Plain x-rays are of limited value to assess glenohumeral joint deformity. The secondary centers of ossification are not present from birth to six months of life and the majority of the glenoid and humeral head are still cartilaginous. Ultrasound can be used in infancy to evaluate the glenohumeral joint and assess joint position and congruency during internal and external rotation. Arthrograms provide a better depiction of the joint and bony development than plain x-rays or ultrasound. MRI provides the best resolution using axial imaging and cartilage sensitive techniques.
Treatment of shoulder dysplasia varies with the age of the child and degree of deformity. Failure to maintain joint motion should raise concerns regarding joint formation and require imaging (preferably MRI).

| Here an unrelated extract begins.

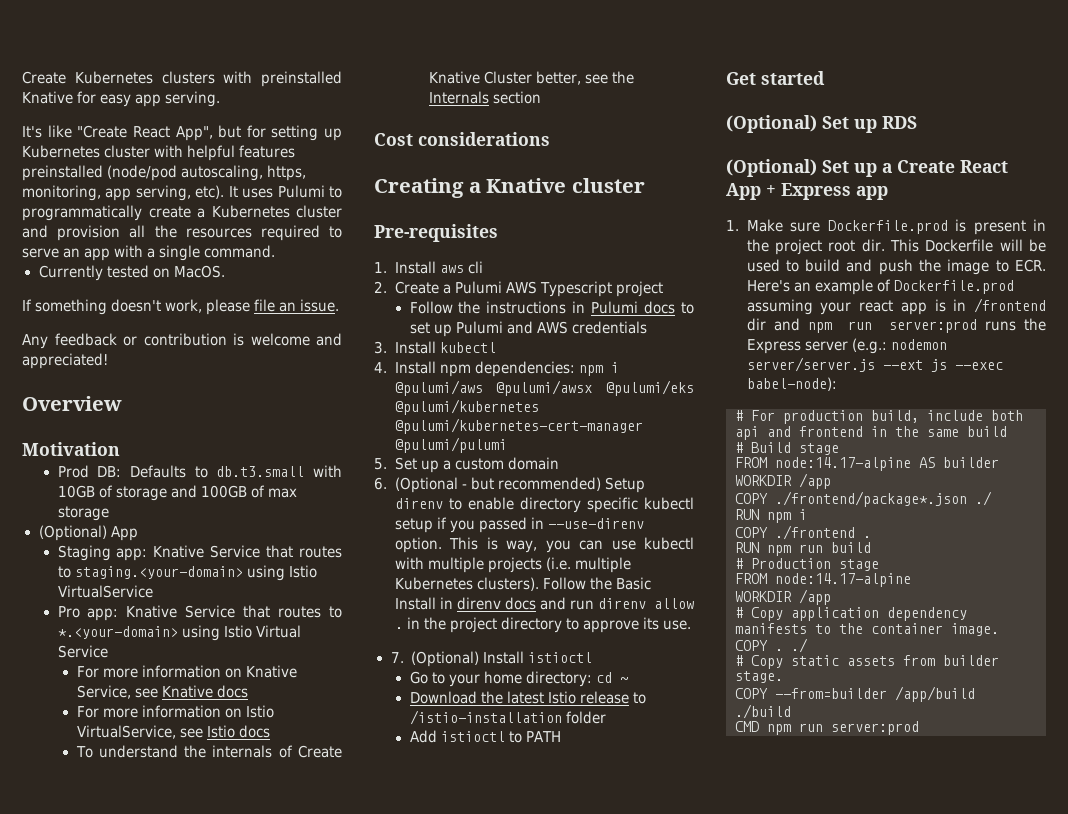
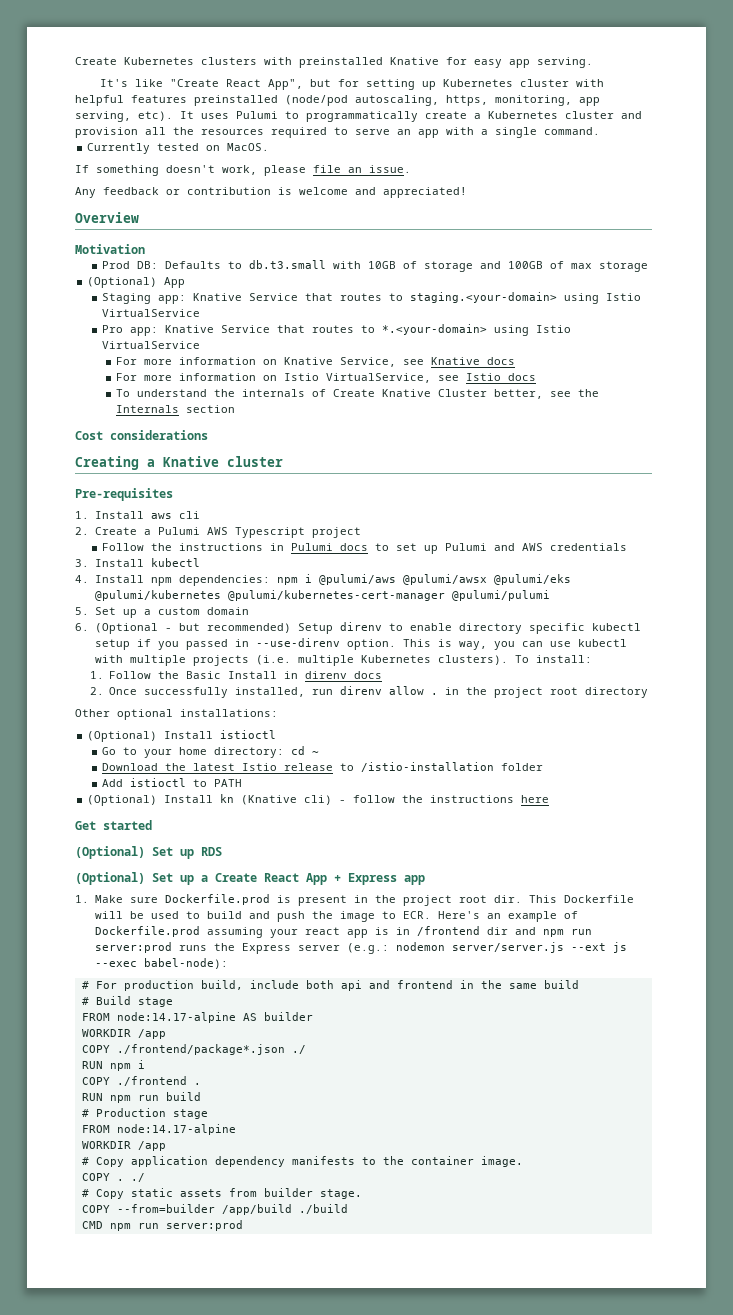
[255,625,301,638] [57,645,108,658] Virtual Service -> [101,341,200,349] VirtualService
(539, 584) none -> [514,655,592,663] [89,671,104,679] To install: // 1.
[539,597,566,610] and -> [89,687,306,698] // 2. Once successfully installed,
[500,617,691,633] [390,652,404,663] directory to approve its use. // 7. -> [550,687,649,698] [75,709,278,720] root directory // Other optional installations: //
(561, 736) none -> [87,794,550,806] // (Optional) Install kn (Knative cli) - follow the instructions here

Young children (less than 2 to 3 years of age) with mild deformity can be treated by re-balancing the joint via lengthening of the tight musculotendinous structures (subscapularis ± pectoralis major) with or without tendon transfer of the latissimus dorsi and teres major muscle. These tendons are transferred to the posterior rotator cuff to restore external rotation and abduction.

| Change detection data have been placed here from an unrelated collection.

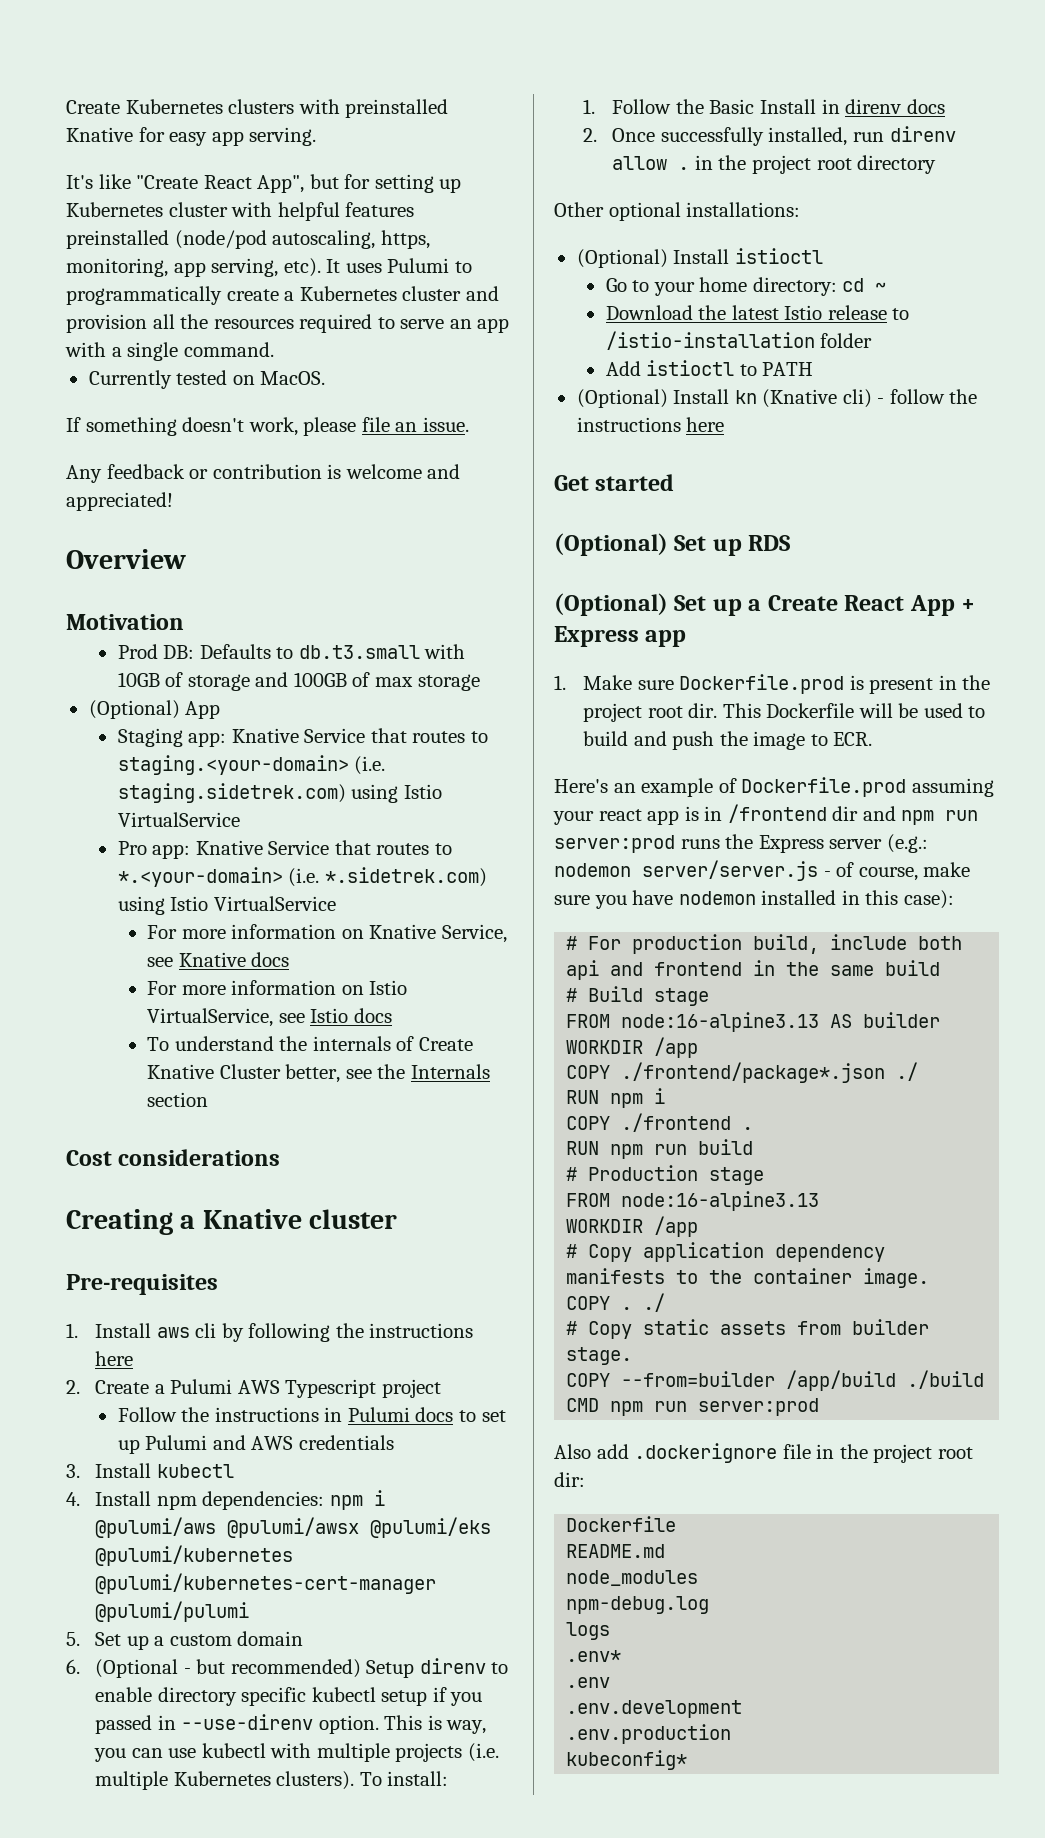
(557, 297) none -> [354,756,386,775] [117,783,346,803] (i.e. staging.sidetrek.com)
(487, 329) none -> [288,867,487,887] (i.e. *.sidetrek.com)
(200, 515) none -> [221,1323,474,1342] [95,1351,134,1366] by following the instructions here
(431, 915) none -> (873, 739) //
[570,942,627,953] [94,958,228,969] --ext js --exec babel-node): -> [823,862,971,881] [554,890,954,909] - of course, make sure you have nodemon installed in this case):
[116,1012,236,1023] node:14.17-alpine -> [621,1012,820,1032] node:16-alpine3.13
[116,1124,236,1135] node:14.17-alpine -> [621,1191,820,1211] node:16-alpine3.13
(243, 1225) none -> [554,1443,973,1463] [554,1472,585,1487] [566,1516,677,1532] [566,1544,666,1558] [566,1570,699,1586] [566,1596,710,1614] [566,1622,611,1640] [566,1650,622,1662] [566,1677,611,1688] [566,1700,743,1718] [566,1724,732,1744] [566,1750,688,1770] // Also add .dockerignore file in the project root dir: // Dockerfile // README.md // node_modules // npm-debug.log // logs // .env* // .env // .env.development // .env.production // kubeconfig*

Older children (3 to 8 years of age) with mild to moderate deformity can be treated by a similar re-balancing, but always require tendon transfer. In addition, an anterior capsular release (open or arthroscopic) should be considered to allow better passive external rotation. Children older than 8 with moderate to severe deformity have limited capacity to re-model. This group is best treated by external rotational osteotomy of the humerus to re-position the limb. Children that fail to regain elbow flexion are severely hampered. Reconstructive options include tendon transfer or free muscle transfer. Local muscles that can be transferred include the latissimus dorsi, pectoralis major, triceps, and flexor-pronator group (Steindler flexorplasty). Free muscle transfer usually utilizes the gracilis muscle and is reinnervated via intercostal nerves or spinal accessory. Limitation of forearm supination is commonplace after residual brachial plexus palsy. Restoration of shoulder external rotation often improves supination as the long head of the biceps is better positioned. Persistent deficiency in supination is usually not treated as most activities of daily life are accomplished in a position of pronation. On occasion, persistent C7 or middle trunk deficit will result in lack of pronation and inhibition of certain tasks. A supple deformity can be treated by re-routing of the biceps to restore some pronation. A fixed deformity may require osteotomy of the radius ± ulna. Persistent hand dysfunction secondary to deficits in lower trunk recovery is difficult to treat. Each patient must be carefully assessed for function. Tendon transfers may be an option as long as sufficient donor tendons are available.